- Work request
Report every line of the data below that contains the string "software".

[Stored dataset items]
################

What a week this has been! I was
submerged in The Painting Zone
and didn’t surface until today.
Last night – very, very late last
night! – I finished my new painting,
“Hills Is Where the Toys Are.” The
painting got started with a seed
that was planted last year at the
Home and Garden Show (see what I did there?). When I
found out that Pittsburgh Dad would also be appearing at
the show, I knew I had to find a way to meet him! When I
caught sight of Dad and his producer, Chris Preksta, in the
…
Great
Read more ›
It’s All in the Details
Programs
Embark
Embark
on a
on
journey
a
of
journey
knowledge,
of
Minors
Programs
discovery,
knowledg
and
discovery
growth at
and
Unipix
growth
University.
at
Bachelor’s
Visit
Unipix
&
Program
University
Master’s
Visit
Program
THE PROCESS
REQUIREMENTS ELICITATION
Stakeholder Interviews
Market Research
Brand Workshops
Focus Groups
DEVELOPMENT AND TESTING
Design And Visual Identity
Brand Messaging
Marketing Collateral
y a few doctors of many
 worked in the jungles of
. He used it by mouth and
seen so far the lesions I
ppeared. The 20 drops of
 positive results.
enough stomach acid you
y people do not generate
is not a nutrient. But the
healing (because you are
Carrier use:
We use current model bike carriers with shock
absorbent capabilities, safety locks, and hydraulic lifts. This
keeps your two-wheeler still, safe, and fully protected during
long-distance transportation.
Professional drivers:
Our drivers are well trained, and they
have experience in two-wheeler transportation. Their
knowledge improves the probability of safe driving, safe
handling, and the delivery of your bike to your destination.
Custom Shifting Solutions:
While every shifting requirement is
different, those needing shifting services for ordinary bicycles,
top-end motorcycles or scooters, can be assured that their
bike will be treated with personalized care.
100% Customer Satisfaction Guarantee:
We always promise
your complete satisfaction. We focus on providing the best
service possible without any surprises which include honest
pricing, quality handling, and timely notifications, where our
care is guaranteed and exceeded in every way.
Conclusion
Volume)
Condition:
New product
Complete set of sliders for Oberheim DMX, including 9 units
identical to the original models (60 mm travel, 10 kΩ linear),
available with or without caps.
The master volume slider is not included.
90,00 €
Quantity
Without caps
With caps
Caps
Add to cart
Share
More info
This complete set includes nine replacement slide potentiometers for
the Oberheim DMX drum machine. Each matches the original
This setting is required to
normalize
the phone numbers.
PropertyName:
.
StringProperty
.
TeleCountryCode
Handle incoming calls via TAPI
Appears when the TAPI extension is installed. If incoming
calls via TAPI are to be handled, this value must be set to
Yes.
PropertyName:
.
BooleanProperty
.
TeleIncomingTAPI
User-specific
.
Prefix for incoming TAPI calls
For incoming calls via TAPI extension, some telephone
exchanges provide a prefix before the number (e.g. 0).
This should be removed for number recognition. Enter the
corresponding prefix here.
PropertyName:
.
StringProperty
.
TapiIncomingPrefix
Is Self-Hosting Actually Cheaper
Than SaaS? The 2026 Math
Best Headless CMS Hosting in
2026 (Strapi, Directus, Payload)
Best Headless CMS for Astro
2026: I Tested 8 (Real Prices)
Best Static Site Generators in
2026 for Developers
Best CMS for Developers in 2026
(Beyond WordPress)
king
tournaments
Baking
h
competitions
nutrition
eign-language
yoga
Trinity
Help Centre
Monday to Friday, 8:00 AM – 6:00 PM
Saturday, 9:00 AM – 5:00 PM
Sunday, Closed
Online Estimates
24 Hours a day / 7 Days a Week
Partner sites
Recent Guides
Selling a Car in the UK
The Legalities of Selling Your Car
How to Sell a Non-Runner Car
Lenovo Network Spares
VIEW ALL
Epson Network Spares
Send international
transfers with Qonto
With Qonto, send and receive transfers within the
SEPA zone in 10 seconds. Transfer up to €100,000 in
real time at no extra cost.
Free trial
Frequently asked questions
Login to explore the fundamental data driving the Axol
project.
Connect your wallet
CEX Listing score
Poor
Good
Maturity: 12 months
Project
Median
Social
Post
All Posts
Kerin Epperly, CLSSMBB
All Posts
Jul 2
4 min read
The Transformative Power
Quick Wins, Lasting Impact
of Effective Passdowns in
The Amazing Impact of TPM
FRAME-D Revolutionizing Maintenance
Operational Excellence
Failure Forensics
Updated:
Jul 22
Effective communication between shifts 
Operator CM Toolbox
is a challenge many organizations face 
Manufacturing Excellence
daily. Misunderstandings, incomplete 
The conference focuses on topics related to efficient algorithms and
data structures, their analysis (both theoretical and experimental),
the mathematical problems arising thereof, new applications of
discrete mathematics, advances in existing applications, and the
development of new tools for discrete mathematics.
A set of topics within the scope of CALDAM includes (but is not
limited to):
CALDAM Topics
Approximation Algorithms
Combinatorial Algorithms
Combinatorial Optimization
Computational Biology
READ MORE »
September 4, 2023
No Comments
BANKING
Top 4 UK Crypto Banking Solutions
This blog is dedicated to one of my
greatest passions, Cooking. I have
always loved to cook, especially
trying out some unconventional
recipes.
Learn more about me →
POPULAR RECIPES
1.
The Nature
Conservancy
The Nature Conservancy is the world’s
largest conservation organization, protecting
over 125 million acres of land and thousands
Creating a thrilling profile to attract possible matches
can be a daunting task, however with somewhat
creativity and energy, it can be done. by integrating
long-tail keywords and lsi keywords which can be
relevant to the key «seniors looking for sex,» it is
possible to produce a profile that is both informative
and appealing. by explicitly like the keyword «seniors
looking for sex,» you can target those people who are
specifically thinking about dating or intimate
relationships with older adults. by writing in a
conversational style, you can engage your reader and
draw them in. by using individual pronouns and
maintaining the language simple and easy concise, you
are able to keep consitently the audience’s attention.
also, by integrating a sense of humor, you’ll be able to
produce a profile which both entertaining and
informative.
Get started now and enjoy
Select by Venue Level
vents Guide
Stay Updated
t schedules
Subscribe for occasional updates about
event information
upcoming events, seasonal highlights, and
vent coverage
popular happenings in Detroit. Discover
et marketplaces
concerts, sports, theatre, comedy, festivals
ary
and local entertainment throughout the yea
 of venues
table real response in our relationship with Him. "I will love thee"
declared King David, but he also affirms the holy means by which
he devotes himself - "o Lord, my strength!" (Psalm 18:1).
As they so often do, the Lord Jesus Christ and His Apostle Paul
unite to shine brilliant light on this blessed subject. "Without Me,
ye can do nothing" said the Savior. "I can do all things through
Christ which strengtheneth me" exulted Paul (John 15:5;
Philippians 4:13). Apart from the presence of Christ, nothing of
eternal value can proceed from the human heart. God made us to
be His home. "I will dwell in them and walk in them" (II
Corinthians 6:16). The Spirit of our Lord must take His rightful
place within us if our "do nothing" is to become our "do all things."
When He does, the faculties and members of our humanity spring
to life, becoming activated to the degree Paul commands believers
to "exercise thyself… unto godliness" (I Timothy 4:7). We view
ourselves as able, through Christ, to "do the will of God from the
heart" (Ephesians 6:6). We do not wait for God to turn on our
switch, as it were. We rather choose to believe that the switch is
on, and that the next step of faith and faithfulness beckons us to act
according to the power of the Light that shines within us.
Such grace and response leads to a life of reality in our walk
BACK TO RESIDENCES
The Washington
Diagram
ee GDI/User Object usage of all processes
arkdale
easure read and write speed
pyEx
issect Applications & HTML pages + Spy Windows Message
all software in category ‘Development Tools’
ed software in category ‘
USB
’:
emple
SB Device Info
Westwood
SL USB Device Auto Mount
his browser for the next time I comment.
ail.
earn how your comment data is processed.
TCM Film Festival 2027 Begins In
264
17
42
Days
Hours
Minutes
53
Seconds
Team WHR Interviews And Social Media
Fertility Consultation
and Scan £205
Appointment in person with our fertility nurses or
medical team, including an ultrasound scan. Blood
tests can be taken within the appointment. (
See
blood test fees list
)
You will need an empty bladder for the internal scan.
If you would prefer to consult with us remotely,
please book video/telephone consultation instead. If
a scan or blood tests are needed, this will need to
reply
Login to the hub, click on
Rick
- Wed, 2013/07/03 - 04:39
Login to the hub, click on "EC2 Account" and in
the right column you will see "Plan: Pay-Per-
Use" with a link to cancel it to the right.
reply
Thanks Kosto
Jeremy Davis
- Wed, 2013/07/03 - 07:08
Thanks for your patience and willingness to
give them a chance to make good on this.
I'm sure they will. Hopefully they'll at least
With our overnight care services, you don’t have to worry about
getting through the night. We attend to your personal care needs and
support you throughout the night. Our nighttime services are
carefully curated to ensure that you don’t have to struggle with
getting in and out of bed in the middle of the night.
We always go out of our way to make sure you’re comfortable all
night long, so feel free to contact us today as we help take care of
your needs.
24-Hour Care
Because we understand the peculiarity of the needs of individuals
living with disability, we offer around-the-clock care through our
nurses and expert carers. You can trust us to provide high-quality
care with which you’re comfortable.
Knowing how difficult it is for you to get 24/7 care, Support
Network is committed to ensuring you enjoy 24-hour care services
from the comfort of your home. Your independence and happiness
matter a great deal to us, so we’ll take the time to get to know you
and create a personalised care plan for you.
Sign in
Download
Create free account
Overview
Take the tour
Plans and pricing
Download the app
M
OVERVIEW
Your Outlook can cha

################

- Task result
all software in category ‘Development Tools’
ed software in category ‘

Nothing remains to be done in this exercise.